Soooo, I had a mixed response to yesterdays Negative Nancy rant. It seems the green I see, is certainly different to the green you see... and I love that! The ability to see something from another perspective is awesome. For the most part, I try to do that in my general life - the old sayings 'until you've walked a mile in someone else's shoes' or 'try to put yourself in their shoes' - not sure why they are all based on shoes (I get why... did that concept exist before we all became shoe toting freaks?)
Some said I was warranted in the way I felt... Some thought I was a little selfish (granted... I certainly possess a little selfishness - and I think a little selfishness is a good thing)... Some thought I should give Nanc another go... and one thought it was a reflection on myself.
This last one made me think... It came from an anonymous so I have no idea who you are, but you did make me think.
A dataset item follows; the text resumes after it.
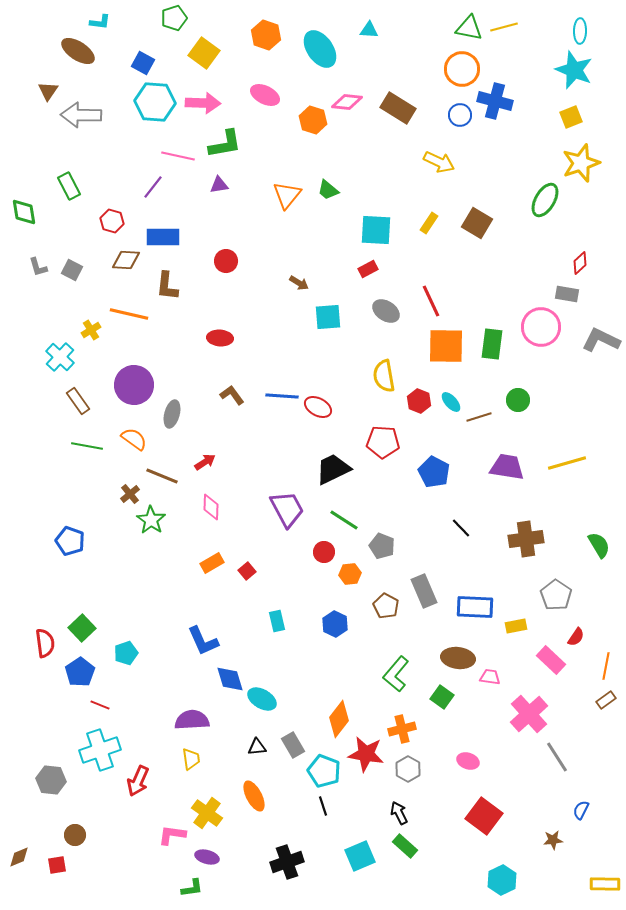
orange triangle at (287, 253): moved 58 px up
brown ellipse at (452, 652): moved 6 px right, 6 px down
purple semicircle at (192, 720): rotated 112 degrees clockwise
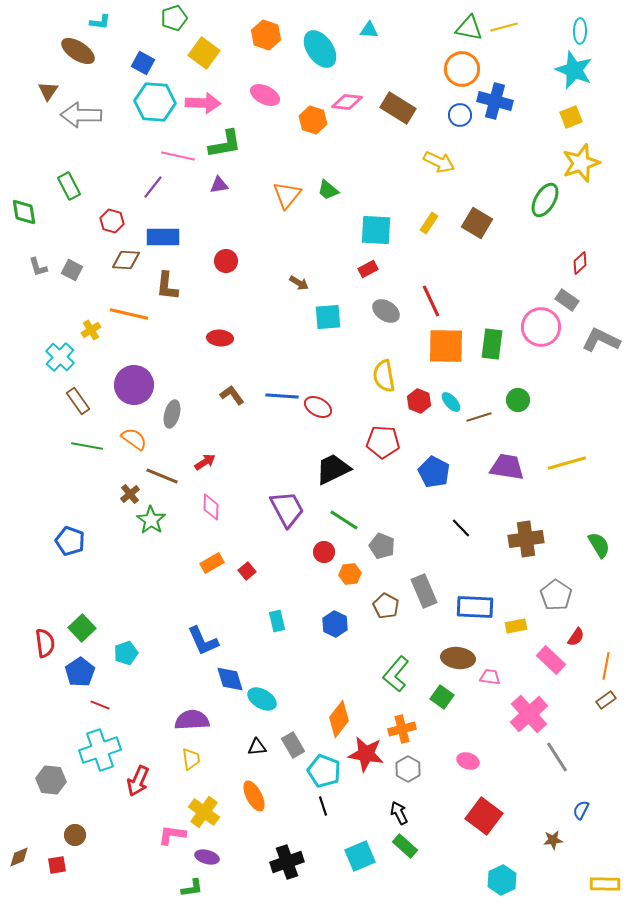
gray rectangle at (567, 294): moved 6 px down; rotated 25 degrees clockwise
yellow cross at (207, 813): moved 3 px left, 1 px up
I'm more than familiar with the concept that the things we don't like in others is simply a reflection of a quality we ourselves posess. In fact, I'm well versed in this idea and spoke about it here. Like I've said to the point of exhaustion before, life is all about perspective. And I thought to myself, why am I seeing this negativity - and more importantly why is it hitting a nerve now. Perhaps she was always like this and I've only recently started to see it. Well, that's probably quite true.
As you know, I've had a tough time lately. I've been feeling isolated, I lost one of the most important people in my life and I miss my family and life in a busier town - be it Byron or Melbourne. So, perhaps I am, myself, a bit of a Negative Nancy at the mome. In fact, if I delve even deeper...
Yesterday, the blog I started writing wasn't the blog I ended up with. It was based around perspective... My perspective of Nambucca. The basis was this:
I'd been seeing the 'Buccs in totally the wrong light. I'd been focused on the negative aspects, instead of the positive. From the 'monetary value' not the 'lifestyle advantages' angle. Here I was seeing a backwards town... where the best view in town was from the Woolies car park... where there is a big problem with alcohol abuse but another bottle-o approved by council (that will make 5 in a town of around 10,000). What I wasn't seeing was the potential I used to see.
The pristine beaches, the rainforest, the climate, the seclusion, the small town feel... the cheap as chips real estate. Sporting a tan in winter, being able to afford to live the good life thanks to a smaller than average mortgage but a nicer than average backyard. The things that make where I live an absolute undiscovered gold mine...
But it needs to be more than that. I can't spend the next 5-10 years waiting for the boom, I've got enjoy where I live (love where I live) whether a boom happens, or doesn't... and that's what I'm working on now. I didn't move here to make a quick buck, I moved here because I fell in love. So, it was that blog (which I ended up going down a completely different track from) that led me to the Nanc post. A definite side track!
Looks like I've got some shit to work on... but a big thanks for those who helped me put things into perspective (could that be taking over from kick arse or muthafucka as my number one overused word?)
That's the greatest thing about living... every second you are on this earth you are constantly learning... and for me, well I'm well on the quest to becoming a better person - thanks to everyone in my life.